Huckabee, who said he was beaten with a rifle butt and given electric
shocks, said he and other inmates tried denouncing the incidents to
human rights activist Gustavo de la Rosa Hickerson, but the activist
was not allowed in the prison. De la Rosa Hickerson confirmed that
the police chief barred him from entering the prison.

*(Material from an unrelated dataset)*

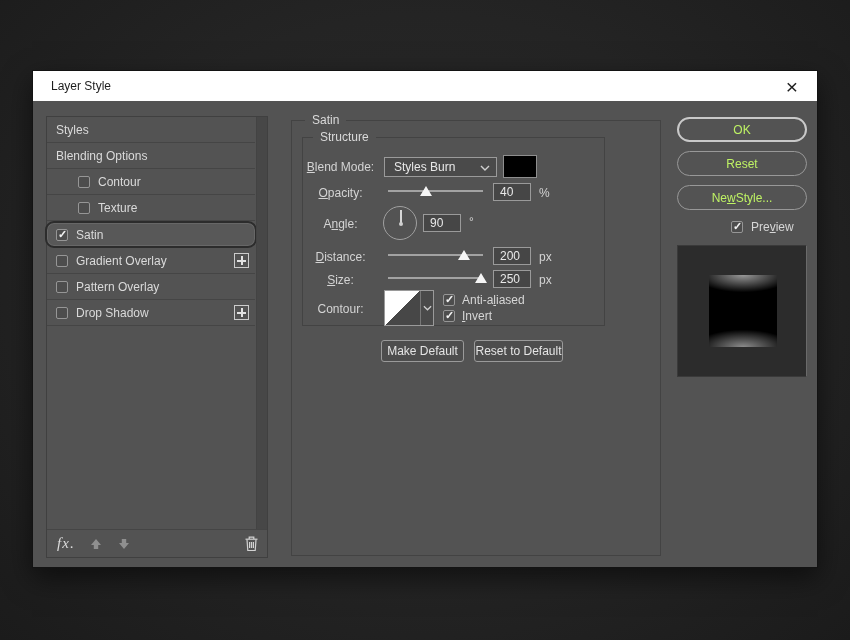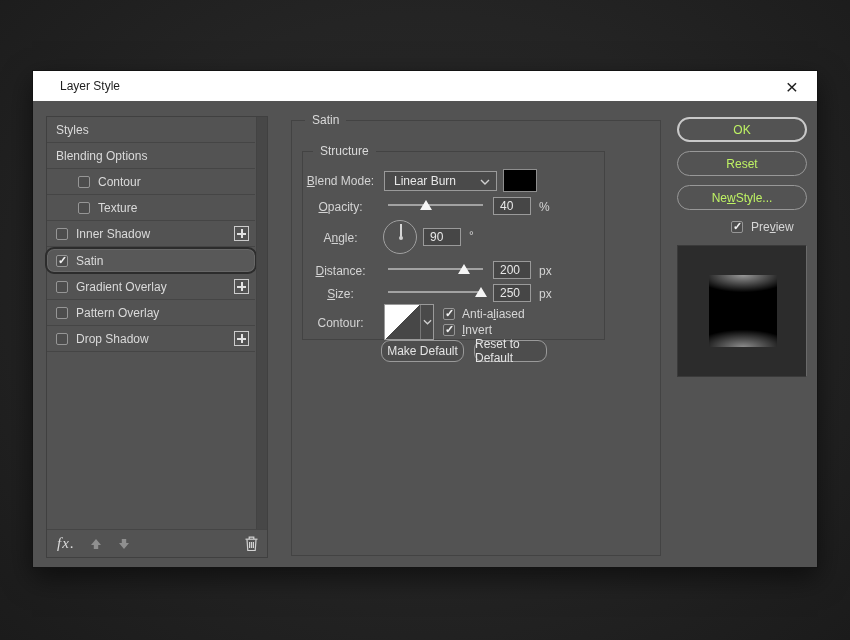"Layer Style" .titlebar .title { padding-left: 27px -> 18px }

"I don't see any justice," Huckabee said. "I see corruption. I see
lots of corruption."

The corruption begins with guards who "want their 20-30 pesos for a
favor here or there" to judges who "ask for a certain amount of money
and you'll be out. I couldn't pay the amount of money that they
wanted. It was astronomical," in the tens of thousands of dollars, he
said. "For a drug dealer, it's a good thing for them; they can pay
their way out."

Some policy analysts in Washington question whether the incidents
described by Huckabee will further dampen U.S. support for continued
aid to help Mexico's fight against drug traffickers, including the
training of federal police, and to strengthen its judicial system.
Under terms of the $1.4 billion Merida Initiative aid package, Mexico
could lose 15 percent of the aid if there is evidence of human rights
violations. The State Department is required to issue a report in the
first half of 2012 on whether Mexico is fulfilling its human rights
requirements.

"This case raises the profile in Mexico and makes it harder for the
State Department to argue that enough progress is made," said Maureen
Meyer, Mexico program director at the Washington Office on Lat-in
America. "This ups the ante because this involves a U.S. citizen, and
the Department of Justice determined that he was tortured."

On Thursday, the Mexican federal police received a Black Hawk
helicopter, the latest installment of U.S. aid.